### Problem details:
In the entries below, replace "Development" with "Engineering" in everything from the line containing "### **_About the project_**" down to the line containing "### **_Credits_**", and return only those lines with nothing else changed.

Data entries:
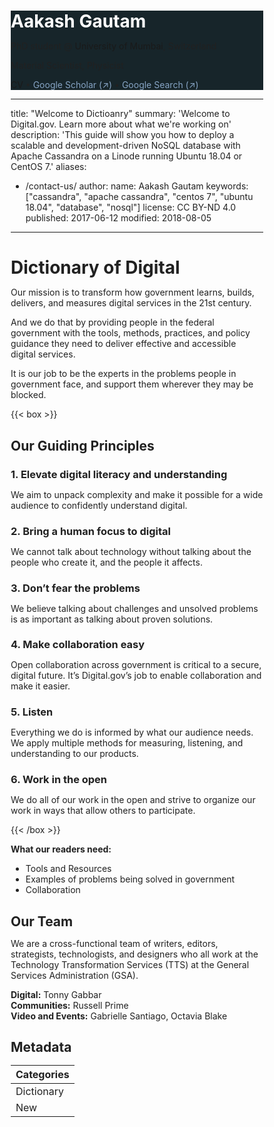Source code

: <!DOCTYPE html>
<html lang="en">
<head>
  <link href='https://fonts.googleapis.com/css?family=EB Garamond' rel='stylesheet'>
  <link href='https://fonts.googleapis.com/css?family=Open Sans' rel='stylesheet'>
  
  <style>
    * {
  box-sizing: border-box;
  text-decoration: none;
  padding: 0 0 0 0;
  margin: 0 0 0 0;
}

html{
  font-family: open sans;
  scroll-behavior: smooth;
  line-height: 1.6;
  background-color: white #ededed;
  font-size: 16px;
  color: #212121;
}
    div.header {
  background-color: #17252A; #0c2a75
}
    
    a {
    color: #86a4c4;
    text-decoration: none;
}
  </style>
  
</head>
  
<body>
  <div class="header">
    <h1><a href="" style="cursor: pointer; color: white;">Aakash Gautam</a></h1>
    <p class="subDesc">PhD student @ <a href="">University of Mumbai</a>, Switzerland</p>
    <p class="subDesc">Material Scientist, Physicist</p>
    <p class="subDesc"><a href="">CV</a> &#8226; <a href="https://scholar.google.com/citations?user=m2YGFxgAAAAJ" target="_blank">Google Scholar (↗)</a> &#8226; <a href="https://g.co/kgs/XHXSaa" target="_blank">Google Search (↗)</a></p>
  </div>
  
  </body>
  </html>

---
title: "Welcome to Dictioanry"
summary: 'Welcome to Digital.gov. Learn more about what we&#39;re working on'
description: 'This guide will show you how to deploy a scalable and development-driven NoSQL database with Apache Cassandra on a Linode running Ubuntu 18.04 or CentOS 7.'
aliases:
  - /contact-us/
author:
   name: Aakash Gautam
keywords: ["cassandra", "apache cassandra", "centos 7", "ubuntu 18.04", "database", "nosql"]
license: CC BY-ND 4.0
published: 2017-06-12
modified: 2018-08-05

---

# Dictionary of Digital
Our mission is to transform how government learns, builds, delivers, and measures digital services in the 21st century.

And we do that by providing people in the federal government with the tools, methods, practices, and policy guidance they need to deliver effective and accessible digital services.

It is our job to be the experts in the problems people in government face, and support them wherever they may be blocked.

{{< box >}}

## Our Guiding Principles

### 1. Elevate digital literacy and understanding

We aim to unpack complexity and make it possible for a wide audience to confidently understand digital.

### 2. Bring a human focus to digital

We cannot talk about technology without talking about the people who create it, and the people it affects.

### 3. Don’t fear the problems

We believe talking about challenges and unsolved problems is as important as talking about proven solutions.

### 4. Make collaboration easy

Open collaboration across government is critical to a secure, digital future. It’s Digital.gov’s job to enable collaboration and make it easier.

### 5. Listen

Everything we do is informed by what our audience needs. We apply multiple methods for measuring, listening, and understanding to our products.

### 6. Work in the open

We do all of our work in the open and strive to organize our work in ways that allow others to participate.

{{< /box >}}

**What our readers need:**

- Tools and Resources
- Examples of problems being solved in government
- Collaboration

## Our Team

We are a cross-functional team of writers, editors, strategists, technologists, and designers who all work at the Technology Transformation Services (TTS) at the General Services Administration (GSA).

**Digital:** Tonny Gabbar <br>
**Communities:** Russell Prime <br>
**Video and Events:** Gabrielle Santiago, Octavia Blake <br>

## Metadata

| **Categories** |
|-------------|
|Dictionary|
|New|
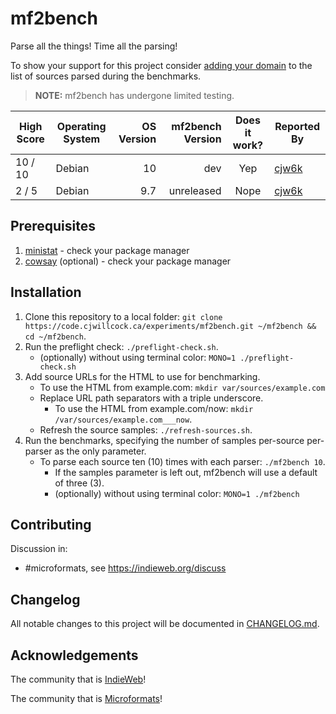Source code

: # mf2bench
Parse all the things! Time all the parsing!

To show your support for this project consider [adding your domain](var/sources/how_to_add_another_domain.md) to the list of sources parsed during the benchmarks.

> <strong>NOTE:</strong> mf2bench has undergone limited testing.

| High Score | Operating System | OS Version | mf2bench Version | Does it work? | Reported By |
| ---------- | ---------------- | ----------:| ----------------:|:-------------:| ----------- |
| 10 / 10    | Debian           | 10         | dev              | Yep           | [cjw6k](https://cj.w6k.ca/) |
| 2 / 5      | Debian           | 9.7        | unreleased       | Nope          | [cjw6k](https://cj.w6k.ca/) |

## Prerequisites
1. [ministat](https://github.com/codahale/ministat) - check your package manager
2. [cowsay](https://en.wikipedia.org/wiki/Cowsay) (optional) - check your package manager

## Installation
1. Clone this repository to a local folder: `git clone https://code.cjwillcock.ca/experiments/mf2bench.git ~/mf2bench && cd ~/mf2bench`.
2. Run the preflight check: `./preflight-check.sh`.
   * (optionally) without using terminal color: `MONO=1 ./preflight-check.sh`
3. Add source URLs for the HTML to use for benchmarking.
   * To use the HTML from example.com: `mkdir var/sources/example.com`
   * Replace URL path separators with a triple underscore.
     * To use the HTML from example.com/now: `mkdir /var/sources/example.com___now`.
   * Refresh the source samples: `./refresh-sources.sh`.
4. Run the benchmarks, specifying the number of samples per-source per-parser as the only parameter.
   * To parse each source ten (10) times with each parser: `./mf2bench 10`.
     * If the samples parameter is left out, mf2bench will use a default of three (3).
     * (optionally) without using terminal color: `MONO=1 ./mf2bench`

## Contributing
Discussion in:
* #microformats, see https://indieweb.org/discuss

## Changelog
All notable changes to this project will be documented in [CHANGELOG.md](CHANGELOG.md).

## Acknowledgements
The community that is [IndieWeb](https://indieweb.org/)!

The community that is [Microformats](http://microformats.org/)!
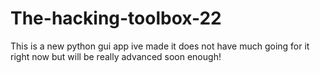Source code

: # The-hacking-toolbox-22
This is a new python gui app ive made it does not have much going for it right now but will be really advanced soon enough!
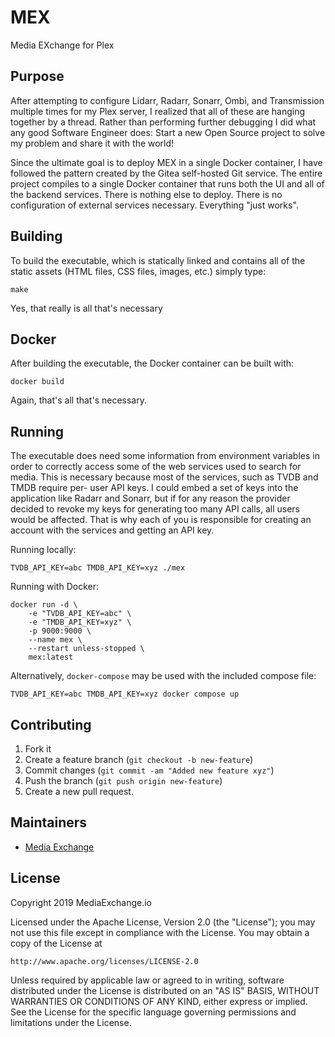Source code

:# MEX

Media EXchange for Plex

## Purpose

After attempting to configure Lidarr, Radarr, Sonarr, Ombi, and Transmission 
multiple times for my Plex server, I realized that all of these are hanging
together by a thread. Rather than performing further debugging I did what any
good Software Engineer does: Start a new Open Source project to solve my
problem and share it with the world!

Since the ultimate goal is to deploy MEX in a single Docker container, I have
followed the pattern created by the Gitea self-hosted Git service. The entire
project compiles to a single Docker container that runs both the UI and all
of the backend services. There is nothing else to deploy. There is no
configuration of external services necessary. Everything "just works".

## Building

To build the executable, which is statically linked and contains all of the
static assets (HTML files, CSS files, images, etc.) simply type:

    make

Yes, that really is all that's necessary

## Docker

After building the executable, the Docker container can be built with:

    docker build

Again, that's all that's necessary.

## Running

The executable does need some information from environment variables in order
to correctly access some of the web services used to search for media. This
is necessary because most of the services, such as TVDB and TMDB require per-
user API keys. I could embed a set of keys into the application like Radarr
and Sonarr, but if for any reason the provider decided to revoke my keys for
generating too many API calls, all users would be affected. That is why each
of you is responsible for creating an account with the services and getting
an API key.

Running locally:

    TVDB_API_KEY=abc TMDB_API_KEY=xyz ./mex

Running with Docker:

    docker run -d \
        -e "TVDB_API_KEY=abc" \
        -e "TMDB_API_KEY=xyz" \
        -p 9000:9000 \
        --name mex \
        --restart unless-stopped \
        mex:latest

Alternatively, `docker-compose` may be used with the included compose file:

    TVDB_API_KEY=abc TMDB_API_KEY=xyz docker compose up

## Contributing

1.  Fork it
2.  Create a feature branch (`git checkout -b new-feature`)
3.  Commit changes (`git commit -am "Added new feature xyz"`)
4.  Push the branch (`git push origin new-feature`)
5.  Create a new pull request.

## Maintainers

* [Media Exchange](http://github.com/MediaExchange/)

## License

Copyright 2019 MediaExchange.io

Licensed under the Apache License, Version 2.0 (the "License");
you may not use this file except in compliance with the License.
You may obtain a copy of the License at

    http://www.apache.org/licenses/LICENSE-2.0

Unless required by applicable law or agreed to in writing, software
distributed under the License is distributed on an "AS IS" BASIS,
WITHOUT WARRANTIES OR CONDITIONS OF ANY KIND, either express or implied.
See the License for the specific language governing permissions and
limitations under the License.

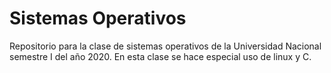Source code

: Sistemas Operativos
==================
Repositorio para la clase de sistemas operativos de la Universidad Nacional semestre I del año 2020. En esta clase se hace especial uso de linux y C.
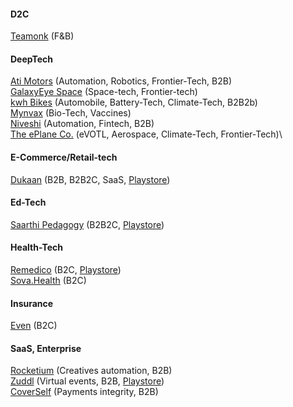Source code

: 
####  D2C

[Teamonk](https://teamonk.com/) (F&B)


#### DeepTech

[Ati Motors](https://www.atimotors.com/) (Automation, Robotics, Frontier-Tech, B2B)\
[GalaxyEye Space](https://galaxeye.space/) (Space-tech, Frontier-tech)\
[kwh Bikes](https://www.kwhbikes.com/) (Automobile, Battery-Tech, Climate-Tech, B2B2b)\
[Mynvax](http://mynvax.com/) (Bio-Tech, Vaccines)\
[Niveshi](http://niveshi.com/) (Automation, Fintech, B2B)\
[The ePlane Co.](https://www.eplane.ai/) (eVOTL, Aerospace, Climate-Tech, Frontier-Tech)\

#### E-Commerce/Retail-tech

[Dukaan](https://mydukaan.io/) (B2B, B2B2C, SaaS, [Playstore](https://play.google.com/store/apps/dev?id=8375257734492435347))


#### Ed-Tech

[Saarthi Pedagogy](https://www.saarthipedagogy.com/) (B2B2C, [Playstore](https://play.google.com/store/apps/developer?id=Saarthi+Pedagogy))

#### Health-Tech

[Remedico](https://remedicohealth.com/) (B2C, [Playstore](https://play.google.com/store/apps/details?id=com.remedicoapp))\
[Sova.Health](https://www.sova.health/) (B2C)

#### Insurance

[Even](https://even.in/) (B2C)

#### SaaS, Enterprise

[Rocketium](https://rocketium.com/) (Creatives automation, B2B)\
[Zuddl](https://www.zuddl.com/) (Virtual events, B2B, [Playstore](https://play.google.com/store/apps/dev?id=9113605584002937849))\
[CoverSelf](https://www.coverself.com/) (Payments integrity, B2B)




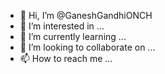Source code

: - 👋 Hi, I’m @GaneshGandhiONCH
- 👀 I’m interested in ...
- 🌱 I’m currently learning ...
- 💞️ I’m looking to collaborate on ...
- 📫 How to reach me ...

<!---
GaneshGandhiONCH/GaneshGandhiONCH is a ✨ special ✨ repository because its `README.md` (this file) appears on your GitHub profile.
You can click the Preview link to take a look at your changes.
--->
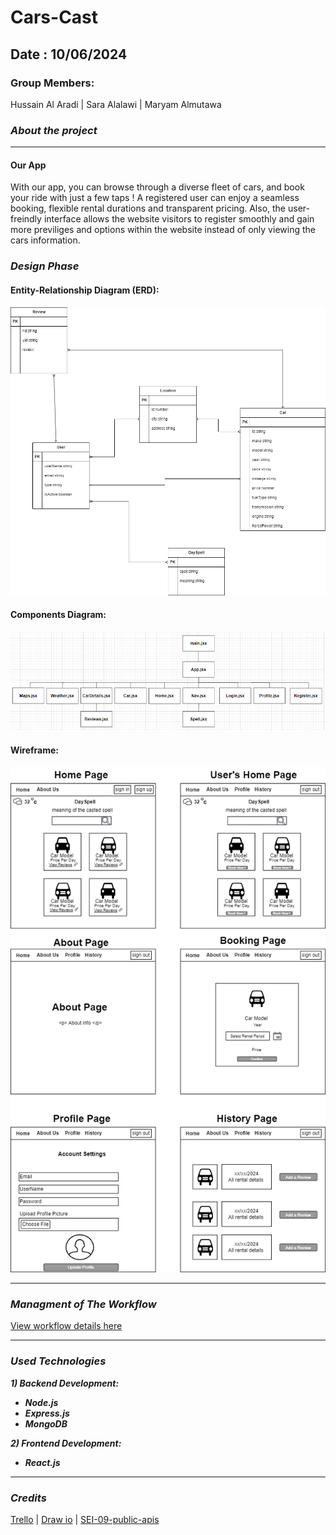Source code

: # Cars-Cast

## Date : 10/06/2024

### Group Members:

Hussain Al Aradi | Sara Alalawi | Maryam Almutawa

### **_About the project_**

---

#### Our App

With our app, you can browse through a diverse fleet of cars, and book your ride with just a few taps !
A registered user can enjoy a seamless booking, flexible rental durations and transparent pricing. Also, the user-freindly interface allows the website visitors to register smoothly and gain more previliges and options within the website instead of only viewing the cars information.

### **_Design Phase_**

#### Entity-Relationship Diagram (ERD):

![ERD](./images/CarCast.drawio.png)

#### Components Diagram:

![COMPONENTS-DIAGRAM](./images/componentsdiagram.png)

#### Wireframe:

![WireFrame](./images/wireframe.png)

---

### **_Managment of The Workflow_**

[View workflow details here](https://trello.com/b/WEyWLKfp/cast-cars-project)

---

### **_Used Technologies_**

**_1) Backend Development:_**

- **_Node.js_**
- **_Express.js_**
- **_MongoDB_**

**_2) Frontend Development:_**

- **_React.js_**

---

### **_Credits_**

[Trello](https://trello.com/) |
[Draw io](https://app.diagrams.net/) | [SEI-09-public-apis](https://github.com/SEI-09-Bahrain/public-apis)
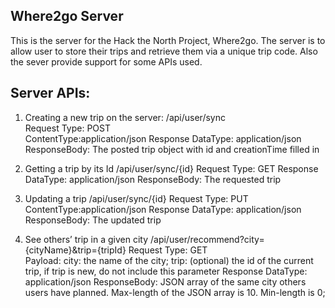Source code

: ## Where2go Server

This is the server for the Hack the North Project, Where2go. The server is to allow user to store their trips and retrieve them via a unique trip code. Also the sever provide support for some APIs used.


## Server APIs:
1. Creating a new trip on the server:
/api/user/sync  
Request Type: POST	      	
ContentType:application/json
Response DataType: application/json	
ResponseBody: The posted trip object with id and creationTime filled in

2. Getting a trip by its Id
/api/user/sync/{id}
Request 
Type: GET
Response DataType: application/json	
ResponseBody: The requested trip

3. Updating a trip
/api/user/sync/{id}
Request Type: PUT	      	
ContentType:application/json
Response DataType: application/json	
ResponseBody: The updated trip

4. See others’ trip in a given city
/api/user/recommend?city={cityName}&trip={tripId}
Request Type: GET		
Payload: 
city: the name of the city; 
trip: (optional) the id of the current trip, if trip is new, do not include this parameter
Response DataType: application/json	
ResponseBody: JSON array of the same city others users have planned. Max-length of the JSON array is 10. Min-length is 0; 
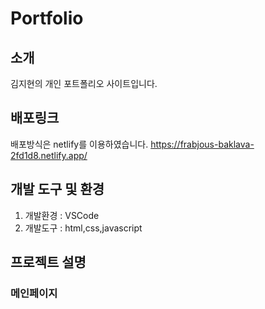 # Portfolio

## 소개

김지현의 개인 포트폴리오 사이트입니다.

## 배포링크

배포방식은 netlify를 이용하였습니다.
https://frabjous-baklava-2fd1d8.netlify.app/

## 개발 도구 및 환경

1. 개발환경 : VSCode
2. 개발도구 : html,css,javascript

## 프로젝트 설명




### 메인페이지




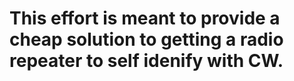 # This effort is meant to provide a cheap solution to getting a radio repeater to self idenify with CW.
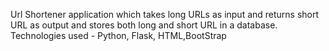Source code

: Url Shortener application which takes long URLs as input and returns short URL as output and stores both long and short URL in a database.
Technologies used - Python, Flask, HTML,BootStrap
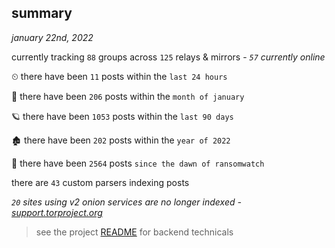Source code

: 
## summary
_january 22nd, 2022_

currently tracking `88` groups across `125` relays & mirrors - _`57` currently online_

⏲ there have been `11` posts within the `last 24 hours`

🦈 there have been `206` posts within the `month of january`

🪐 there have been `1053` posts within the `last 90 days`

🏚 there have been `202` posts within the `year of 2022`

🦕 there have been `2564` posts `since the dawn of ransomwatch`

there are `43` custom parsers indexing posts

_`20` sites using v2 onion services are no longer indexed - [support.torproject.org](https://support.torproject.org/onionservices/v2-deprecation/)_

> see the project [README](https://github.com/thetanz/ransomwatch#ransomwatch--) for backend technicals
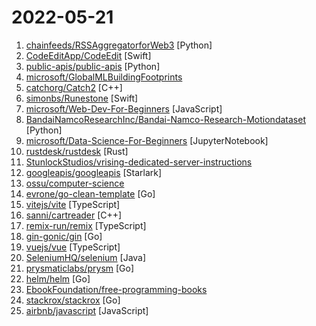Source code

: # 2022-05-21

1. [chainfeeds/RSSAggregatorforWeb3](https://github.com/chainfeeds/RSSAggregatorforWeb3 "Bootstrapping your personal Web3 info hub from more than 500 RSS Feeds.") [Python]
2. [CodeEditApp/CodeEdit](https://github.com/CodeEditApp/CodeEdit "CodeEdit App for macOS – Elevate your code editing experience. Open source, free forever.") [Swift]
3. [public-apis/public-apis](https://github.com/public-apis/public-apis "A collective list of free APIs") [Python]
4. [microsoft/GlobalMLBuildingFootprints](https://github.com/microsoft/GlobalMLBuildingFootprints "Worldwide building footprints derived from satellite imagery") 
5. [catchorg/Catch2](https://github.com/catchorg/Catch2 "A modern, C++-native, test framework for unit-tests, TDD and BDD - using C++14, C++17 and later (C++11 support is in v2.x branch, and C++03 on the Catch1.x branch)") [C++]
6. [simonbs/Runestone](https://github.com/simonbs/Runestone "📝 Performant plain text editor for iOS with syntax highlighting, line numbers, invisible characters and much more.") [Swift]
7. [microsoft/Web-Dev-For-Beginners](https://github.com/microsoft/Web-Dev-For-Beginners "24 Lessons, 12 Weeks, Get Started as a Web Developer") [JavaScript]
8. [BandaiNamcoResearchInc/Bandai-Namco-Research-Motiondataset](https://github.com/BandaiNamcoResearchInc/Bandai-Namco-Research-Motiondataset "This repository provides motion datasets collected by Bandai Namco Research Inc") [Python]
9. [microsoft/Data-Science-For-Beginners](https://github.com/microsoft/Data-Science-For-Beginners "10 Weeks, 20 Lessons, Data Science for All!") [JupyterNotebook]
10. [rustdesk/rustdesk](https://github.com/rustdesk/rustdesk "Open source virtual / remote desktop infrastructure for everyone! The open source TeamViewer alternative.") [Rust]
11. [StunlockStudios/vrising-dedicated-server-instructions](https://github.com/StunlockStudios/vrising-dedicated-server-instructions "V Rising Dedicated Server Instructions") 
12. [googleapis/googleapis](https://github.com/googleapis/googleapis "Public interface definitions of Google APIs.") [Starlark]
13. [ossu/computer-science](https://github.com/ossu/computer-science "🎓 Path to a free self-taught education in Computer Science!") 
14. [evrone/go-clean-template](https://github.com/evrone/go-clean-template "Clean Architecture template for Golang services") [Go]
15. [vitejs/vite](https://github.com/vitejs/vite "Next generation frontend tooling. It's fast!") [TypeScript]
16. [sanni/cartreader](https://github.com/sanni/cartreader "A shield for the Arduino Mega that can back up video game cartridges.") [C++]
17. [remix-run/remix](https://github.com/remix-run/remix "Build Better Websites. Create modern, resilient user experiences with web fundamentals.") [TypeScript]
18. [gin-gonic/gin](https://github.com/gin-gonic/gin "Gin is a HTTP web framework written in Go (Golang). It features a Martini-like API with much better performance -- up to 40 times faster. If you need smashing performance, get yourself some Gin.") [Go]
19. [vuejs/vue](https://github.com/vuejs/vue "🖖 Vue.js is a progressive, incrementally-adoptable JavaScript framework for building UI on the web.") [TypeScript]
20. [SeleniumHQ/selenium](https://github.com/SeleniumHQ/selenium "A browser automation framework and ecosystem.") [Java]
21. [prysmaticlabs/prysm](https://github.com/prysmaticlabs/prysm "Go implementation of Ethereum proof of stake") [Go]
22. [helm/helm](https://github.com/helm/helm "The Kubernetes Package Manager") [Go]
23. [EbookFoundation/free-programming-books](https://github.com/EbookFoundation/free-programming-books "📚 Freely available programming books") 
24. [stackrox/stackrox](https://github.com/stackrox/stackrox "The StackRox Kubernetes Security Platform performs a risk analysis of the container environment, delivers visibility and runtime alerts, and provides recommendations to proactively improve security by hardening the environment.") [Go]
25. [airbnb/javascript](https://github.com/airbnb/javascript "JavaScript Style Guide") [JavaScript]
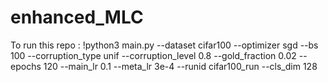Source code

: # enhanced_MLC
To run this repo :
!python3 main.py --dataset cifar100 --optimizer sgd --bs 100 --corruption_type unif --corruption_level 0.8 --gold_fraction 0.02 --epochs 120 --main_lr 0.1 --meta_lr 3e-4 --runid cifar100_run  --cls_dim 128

### Expected answer:
### **_About the project_**

---

#### Our App

With our app, you can browse through a diverse fleet of cars, and book your ride with just a few taps !
A registered user can enjoy a seamless booking, flexible rental durations and transparent pricing. Also, the user-freindly interface allows the website visitors to register smoothly and gain more previliges and options within the website instead of only viewing the cars information.

### **_Design Phase_**

#### Entity-Relationship Diagram (ERD):

![ERD](./images/CarCast.drawio.png)

#### Components Diagram:

![COMPONENTS-DIAGRAM](./images/componentsdiagram.png)

#### Wireframe:

![WireFrame](./images/wireframe.png)

---

### **_Managment of The Workflow_**

[View workflow details here](https://trello.com/b/WEyWLKfp/cast-cars-project)

---

### **_Used Technologies_**

**_1) Backend Engineering:_**

- **_Node.js_**
- **_Express.js_**
- **_MongoDB_**

**_2) Frontend Engineering:_**

- **_React.js_**

---

### **_Credits_**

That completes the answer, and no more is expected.